Although there are disparities in the wealth of the grave goods, there seems to be no special marker for the chief. This deficit does not exclude the possibility of a chief. In the later kurgans, one finds that the kurgan is exclusively reserved for a chief and his retinue., with ordinary people excluded.

This development suggests a growing disparity of wealth, which in turn implies a growth in the wealth of the whole community and an increase in population. The explosion of the kurgan culture out of its western steppe homeland must be associated with an expansion of population. The causes of this success and expansion remain obscure.
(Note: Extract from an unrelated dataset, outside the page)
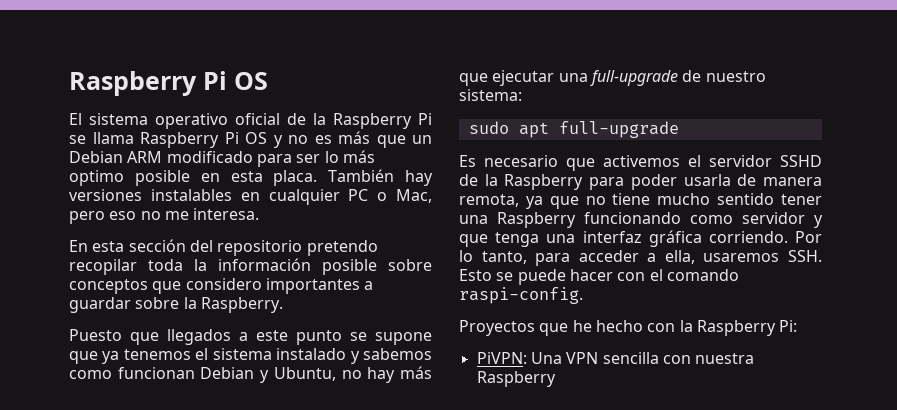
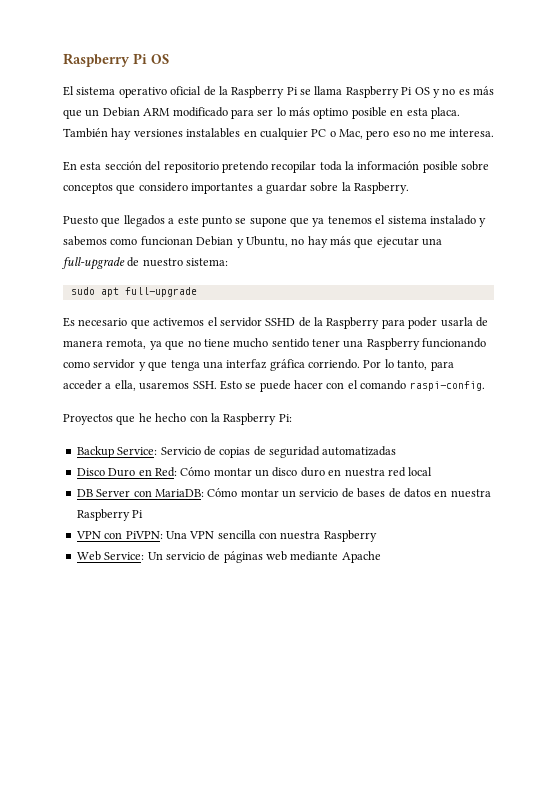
(798, 326) none -> [76,446,397,458] [76,467,433,477] [76,488,491,498] [76,509,144,521] [75,531,123,539] Backup Service: Servicio de copias de seguridad automatizadas // Disco Duro en Red: Cómo montar un disco duro en nuestra red local // DB Server con MariaDB: Cómo montar un servicio de bases de datos en nuestra Raspberry Pi // VPN con
(556, 379) none -> [76,551,381,563] // Web Service: Un servicio de páginas web mediante Apache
We do know that metal was available both in the Caucasus and in the southern Urals. The Khvalynsk graves included metal rings and spiral metal rings. However, there is no indication of any use beyond ornamental. The quality of stone weapons and implements reaches a high point. The Krivoluchie grave, which Gimbutas viewed as that of a chief, contained a long flint dagger and tanged arrowheads, all carefully retouched on both faces. In addition is a porphyry axe-head with lugs and a haft hole. These artifacts are of types that not too long after appeared in metal.

There is also plenty of evidence of personal jewelry: beads of shell, stone and animal teeth, bracelets of stone or bone, pendants of boar tusk. The animals whose teeth came to decorate the putative Indo-Europeans are boar, bear, wolf, deer and others. Some of these teeth must have been difficult to acquire, a labor perhaps that led to a value being placed upon them. Whether they were money is not known.

The hard goods leave no record of any great richness. There is some evidence that wealth may have consisted of perishable goods. A recent study of the surface of the pottery (also of many cultures), which recorded contact with perishable material while the clay was wet, indicates contact with cords and embroidered woven cloth, which the investigators suggest were used to decorate the pot.